# Source passage
%%

Chinese State-owned oil and gas giant China National Offshore Oil Corp said on Wednesday that it has completed the country's first offshore carbon capture and storage project designed to permanently bury carbon dioxide in the seabed.

After 10 months of preparations, the project will serve the Enping 15-1 oilfield located in the mouth of the Pearl River, about 200 kilometers south of Shenzhen, Guangdong province, said the country's top offshore oil and gas driller.

Liu Huaxiang, general manager of the deepwater engineering construction department under CNOOC's Shenzhen branch, said the project will store CO2 emitted during the oil extraction process, and it is capable of storing more than 300,000 metric tons of the greenhouse gas annually, equivalent to planting 14 million trees or taking 1 million cars off the road each year.

The project will further facilitate the country's ambition to achieve a carbon peak by 2030 and carbon neutrality by 2060, he said.

Carbon capture, utilization and storage, or CCUS, is an important emissions reduction technology that can be applied across the energy system. It involves the capture of CO2 emitted during industrial processes, the transport of the gaseous compound via ship or pipeline, and either its use as a resource to create valuable products or services or its permanent storage deep underground in geological formations.

According to the International Energy Agency, facilities built around the world now have the capacity to store more than 40 million tons of CO2 every year.

%%

Data items
%%

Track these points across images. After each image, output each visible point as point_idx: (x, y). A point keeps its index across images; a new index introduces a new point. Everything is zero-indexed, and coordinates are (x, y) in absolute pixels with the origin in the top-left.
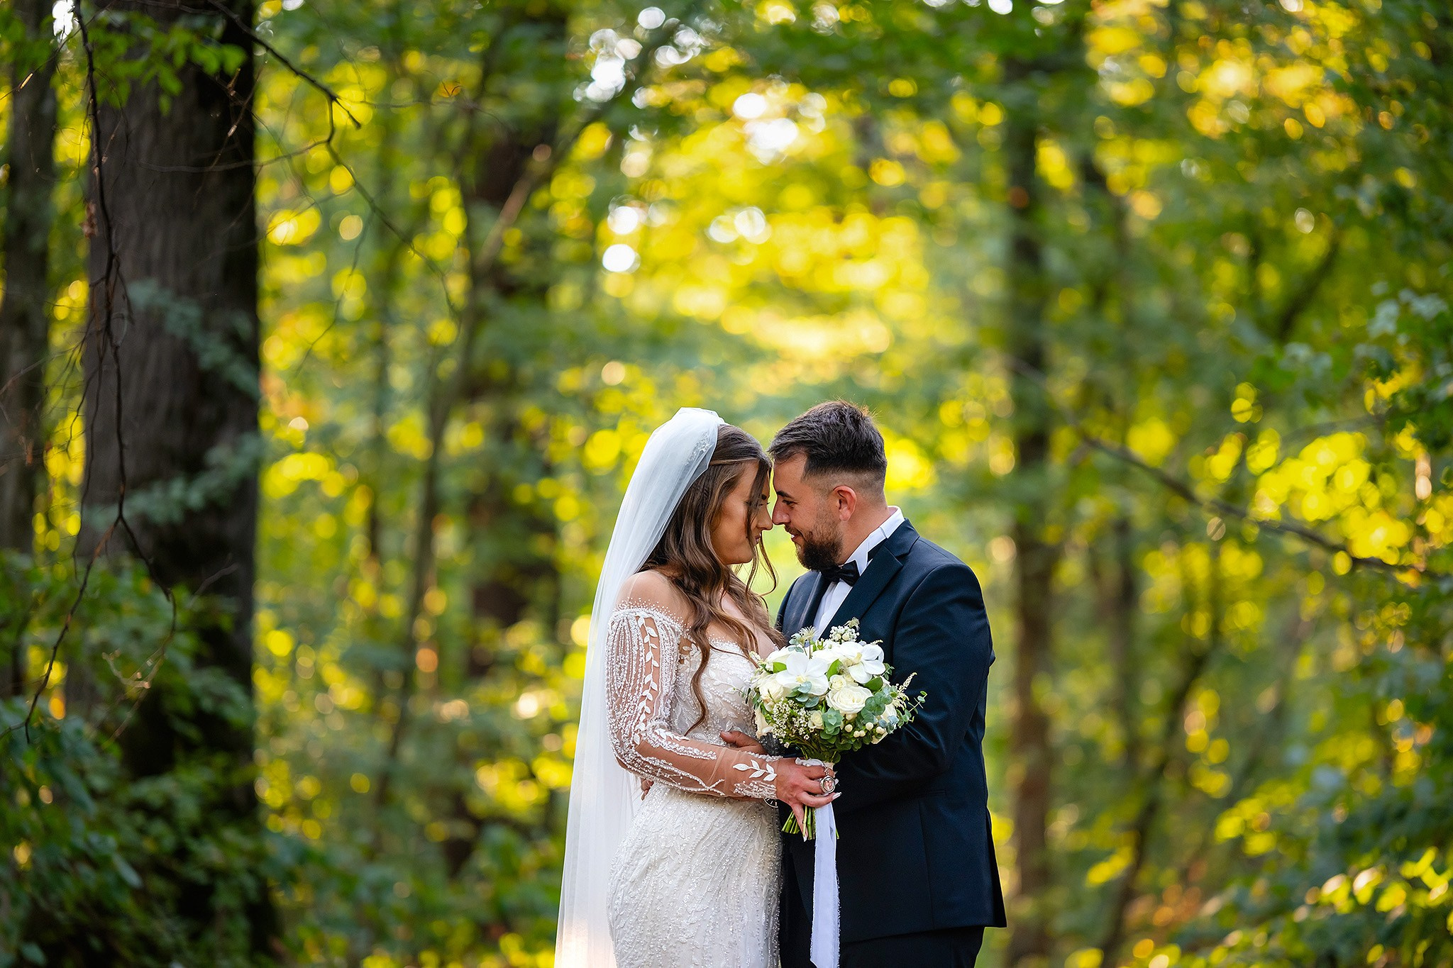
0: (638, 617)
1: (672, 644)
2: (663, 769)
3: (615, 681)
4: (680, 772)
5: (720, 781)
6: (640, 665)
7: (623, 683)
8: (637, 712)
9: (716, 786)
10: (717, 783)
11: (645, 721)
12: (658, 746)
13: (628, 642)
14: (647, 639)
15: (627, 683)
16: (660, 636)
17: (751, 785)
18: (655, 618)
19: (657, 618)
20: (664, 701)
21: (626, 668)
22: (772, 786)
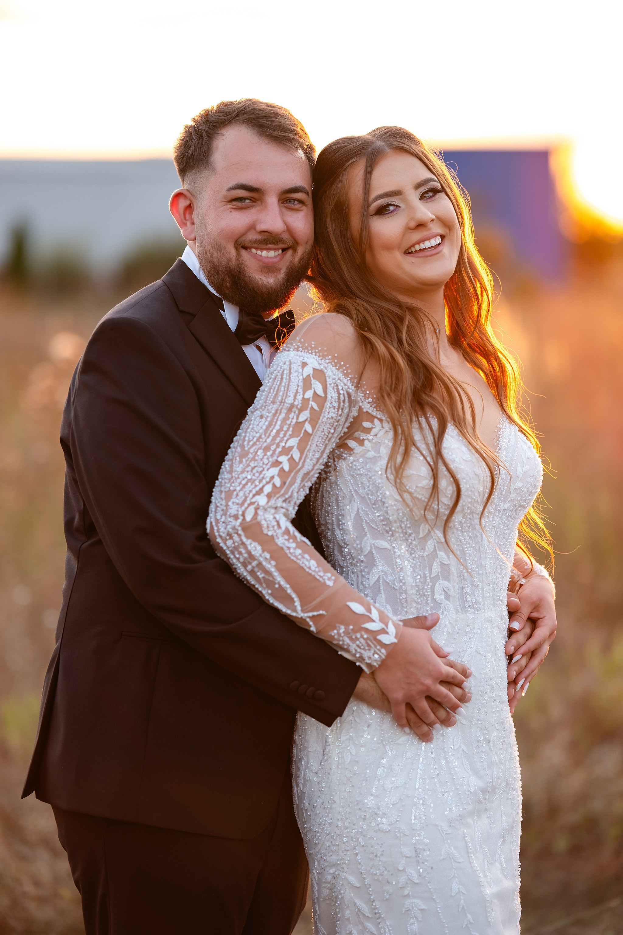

%%

# About this exercise
Write the next few sentences of the article on China's first offshore carbon capture and storage project, starting after its final sentence. The listing is not needed here.

# Solved problem
Offshore CCUS activity is already underway in Norway and the United States, with captured CO2 supplied to developers to inject into oil fields to help boost recovery rates, according to Reuters.

Luo Zuoxian, head of intelligence and research at the Sinopec Economics and Development Research Institute, said CCUS plays a key role in China's green transition, and also has broad prospects and potential.

Luo said cleaner use of fossil fuels plays a key role as the country goes full throttle to achieve a greener energy mix, which in turn has to rely on the development of CCUS technologies.

Most of the world's major economies are coming up with their own CCUS plans and China as a major coal consumer should also plan ahead and step up efforts in related areas, he said.

China is already making tremendous efforts in CCUS applications with numerous breakthroughs seen over the past few years, Luo added.

According to an assessment report drawn up by the Ministry of Science and Technology and other government bodies earlier this year, the future theoretical emissions reduction potential of CCUS technology is huge.